Per-Tenant Rate Limiting in Multi-Tenant SaaS: A 6-Layer Approach

In a multi-tenant platform, one misbehaving tenant can degrade the experience for everyone. We built 6 layers of rate limiting to prevent this. Here's how each layer works and why you need all of them.

Layer 1: Per-API-Key (Requests per Minute)

The first line of defense. Each API key has a per-minute request limit based on the tenant's plan. Starter keys get 60/min, Pro gets 300/min, Enterprise gets 1,000/min. This prevents a single integration from flooding the system with requests.

Layer 2: Per-Tenant Monthly Aggregate

Even if individual keys stay within limits, a tenant with many keys could collectively overwhelm the platform. Layer 2 tracks total monthly API calls across all of a tenant's keys. When the monthly quota is reached, all keys for that tenant receive 429 responses.

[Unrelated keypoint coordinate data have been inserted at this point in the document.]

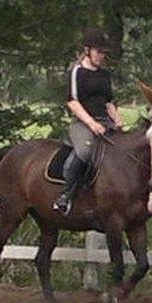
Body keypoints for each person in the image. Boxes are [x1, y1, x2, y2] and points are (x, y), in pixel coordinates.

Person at [53, 27, 123, 215]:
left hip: (105, 122)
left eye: (104, 53)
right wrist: (91, 124)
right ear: (87, 51)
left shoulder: (104, 74)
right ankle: (66, 196)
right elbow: (72, 101)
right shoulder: (77, 72)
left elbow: (108, 101)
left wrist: (116, 118)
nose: (102, 56)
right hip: (82, 123)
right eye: (99, 52)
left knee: (122, 151)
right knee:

Layer 3: Per-Endpoint Limits

Not all endpoints are equal. Write operations (activations, usage recording) are more expensive than reads (license validation). Layer 3 applies endpoint-specific limits: validation gets 1,000/min, but activation creation gets 100/min.

Layer 4: Usage-Based Enforcement

Integrated with the entitlement system, Layer 4 hard-stops tenants that exceed their plan's usage limits. This isn't just rate limiting — it's business logic enforcement. When you hit 100% of your monthly quota, the API returns a clear error explaining what happened and how to resolve it (upgrade or wait for the next billing cycle).

Layer 5: Developer/Test Mode

Test mode applies 10x relaxed limits with completely separate counters. This means developers can hammer the API during integration testing without affecting their production quotas. Test mode is detected via ephemeral API keys or the X-DevTools-Mode header.

Layer 6: Webhook Outbound

Rate limiting isn't just for inbound requests. Our webhook delivery system limits outbound deliveries to 100/min per tenant. If a webhook endpoint starts failing, a circuit breaker activates after 10 consecutive failures, pausing delivery for 30 minutes to prevent cascading issues.

Implementation: Redis Sliding Windows

All layers use Redis-backed sliding window counters. Each layer has its own key namespace (rl:key:, rl:tenant:, rl:endpoint:), and every 429 response includes standard headers: X-RateLimit-Limit, X-RateLimit-Remaining, X-RateLimit-Reset, and Retry-After.